Исходный текст:
....................
Оценка литературоведением концепции романтизма в критике Бленского (исторический обзор)
Конференция: XXXI Международная научно-практическая конференция «Научный форум: инновационная наука»
Секция: Филология
XXXI Международная научно-практическая конференция «Научный форум: инновационная наука»
Оценка литературоведением концепции романтизма в критике Бленского (исторический обзор)
LITERARY EVALUATION OF THE CONCEPT OF ROMANTICISM IN CRITICISM OF V. BELINSKIY (HISTORICAL REVIEW)
Tahaa R Ikram
Assistant teacher Department of Russian Language and Literature, Baghdad University, Iraq, Baghdad
Аннотация. В статье обосновывается актуальность выработки концепции романтизма в критике В.Г. Белинского. В статье сопоставлены взгляды критиков периодов предромантизма и романтизма на творческий процесс в критике Белинского. Мы должны различать романтизм как литературное направление и романтизм как психологическую категорию. Выявляются базовые особенности романтического мировоззрения. Определяются перспективы применения концепта.
....................
Исходные данные:
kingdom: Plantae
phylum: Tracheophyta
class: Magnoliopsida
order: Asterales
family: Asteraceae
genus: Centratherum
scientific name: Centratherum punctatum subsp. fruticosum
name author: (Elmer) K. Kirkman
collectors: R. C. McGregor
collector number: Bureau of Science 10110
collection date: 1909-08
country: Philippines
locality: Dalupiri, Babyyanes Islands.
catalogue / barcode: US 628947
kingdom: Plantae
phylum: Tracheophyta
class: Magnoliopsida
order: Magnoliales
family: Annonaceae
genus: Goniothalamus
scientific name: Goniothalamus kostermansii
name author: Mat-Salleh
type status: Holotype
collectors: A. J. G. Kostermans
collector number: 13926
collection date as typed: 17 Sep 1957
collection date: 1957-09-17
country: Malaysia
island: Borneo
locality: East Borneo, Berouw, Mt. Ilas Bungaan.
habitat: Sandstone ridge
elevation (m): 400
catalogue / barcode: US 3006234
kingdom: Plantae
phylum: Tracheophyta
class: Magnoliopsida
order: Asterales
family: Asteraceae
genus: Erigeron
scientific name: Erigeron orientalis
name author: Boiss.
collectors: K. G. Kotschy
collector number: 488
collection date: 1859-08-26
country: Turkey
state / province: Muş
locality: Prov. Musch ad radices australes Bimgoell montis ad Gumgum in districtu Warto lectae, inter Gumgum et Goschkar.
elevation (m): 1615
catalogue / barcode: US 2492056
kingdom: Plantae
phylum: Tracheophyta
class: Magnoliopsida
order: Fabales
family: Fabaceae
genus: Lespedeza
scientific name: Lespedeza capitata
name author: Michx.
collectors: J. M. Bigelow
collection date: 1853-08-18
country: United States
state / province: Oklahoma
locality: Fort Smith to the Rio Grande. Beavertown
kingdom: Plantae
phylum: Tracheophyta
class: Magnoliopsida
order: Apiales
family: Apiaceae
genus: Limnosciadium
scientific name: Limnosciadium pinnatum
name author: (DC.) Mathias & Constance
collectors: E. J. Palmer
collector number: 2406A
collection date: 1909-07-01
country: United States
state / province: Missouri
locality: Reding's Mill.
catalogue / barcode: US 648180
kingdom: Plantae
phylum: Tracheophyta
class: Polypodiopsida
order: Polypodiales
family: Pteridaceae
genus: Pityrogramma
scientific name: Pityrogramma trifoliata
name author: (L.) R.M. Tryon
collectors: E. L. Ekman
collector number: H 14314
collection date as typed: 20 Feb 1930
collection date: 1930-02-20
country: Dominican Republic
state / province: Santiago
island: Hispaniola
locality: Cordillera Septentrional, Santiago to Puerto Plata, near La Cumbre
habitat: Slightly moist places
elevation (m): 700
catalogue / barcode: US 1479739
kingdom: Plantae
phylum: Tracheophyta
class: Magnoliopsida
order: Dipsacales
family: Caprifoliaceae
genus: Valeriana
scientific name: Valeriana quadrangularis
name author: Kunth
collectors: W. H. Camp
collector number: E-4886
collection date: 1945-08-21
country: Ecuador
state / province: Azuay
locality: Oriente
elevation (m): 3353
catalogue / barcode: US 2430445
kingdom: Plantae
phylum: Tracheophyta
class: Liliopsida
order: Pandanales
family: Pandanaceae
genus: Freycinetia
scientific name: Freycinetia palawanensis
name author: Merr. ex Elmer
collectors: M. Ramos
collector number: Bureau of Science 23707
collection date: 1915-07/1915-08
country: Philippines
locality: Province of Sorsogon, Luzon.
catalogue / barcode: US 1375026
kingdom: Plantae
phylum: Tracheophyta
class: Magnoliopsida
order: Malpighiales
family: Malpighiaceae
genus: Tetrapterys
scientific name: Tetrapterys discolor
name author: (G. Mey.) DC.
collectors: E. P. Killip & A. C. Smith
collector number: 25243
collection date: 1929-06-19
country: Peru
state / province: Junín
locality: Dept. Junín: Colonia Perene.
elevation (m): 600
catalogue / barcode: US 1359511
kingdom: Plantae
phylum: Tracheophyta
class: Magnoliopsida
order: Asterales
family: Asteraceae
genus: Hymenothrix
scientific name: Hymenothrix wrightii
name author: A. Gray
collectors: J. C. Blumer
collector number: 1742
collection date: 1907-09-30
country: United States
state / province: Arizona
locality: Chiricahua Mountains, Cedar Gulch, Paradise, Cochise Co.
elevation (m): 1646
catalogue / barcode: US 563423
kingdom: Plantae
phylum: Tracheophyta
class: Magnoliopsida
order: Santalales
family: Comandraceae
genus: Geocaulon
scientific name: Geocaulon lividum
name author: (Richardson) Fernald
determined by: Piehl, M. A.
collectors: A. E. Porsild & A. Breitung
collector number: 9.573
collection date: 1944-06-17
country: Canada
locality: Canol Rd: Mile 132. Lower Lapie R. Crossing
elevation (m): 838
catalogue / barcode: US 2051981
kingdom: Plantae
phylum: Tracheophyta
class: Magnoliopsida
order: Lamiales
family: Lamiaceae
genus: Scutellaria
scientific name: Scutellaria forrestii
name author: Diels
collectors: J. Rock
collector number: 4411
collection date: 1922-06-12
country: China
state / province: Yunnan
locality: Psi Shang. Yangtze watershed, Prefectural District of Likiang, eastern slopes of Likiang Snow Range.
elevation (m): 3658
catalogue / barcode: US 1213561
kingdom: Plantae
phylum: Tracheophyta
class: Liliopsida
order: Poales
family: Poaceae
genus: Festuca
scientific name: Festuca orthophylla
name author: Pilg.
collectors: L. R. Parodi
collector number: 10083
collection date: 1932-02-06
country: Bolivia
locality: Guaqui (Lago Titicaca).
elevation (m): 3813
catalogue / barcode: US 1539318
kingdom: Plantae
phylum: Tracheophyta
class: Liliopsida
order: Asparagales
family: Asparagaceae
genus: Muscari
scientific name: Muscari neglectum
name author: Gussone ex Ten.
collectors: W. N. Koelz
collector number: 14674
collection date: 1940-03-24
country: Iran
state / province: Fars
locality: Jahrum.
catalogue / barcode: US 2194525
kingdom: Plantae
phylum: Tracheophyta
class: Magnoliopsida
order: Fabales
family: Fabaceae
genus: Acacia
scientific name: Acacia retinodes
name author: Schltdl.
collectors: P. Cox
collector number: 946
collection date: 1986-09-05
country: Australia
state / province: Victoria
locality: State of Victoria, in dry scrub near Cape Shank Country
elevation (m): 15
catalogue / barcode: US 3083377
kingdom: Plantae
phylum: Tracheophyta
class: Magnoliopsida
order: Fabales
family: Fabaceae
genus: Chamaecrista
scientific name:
....................
Продолжите текст о романтизме в критике В.Г. Белинского после его последнего предложения.

Ответ к заданию:
Abstract. The article substantiates the relevance of developing the concept of romanticism in the criticism of V. Belinskiy. The article compares the views of critics of Pre-romaitism and Romanticism periods on the creative process in criticism of Belinskiy. We must distinguish between romanticism as a literary trend and romanticism as a psychological category. The basic features of a romantic worldview are revealed.
Ключевые слова: романтизм; Белинский; литературоведение; традиции; исторический подход.
Keywords: romanticism; Belinskiy; literary criticism; traditions; historical approach.
До самого последнего времени предметом всестороннего научного исследования в критике В.Г. Белинского был исключительно реализм, что касается концепции романтизма у Белинского, то в науке встречались лишь наблюдения и отзывы самого общего характера.
Но известно, что В.Г. Белинский в истории русской критики является основоположником не только теории реалистической, но и романтической поэзии. В своей статье «О русской повести и повестях г. Гоголя» критик едва ли не равнял «идеальный» принцип писателя в изображении действительности, в том числе в романтической, с реалистическим принципом, разделяя поэзию на два типа: на «идеальную» и «реальную». Он заявил: «Трудно было бы решить, которой из них должно отдать преимущество.
Может быть, каждая из них равна другой, когда удовлетворяет условиям творчества, т.е. когда идеальная гармонирует с чувством, а реальная – с истиной, представляемой ею жизни. Но кажется, что последняя, родившаяся вследствие духа нашего положительного времени, более удовлетворяет его господствующей потребности» [6].
В толковании этого текста статьи Белинского наметились две крайности. Большинство исследователей, опуская важные штрихи в цитате, стараются доказать безусловное преимущество реализма перед романтизмом.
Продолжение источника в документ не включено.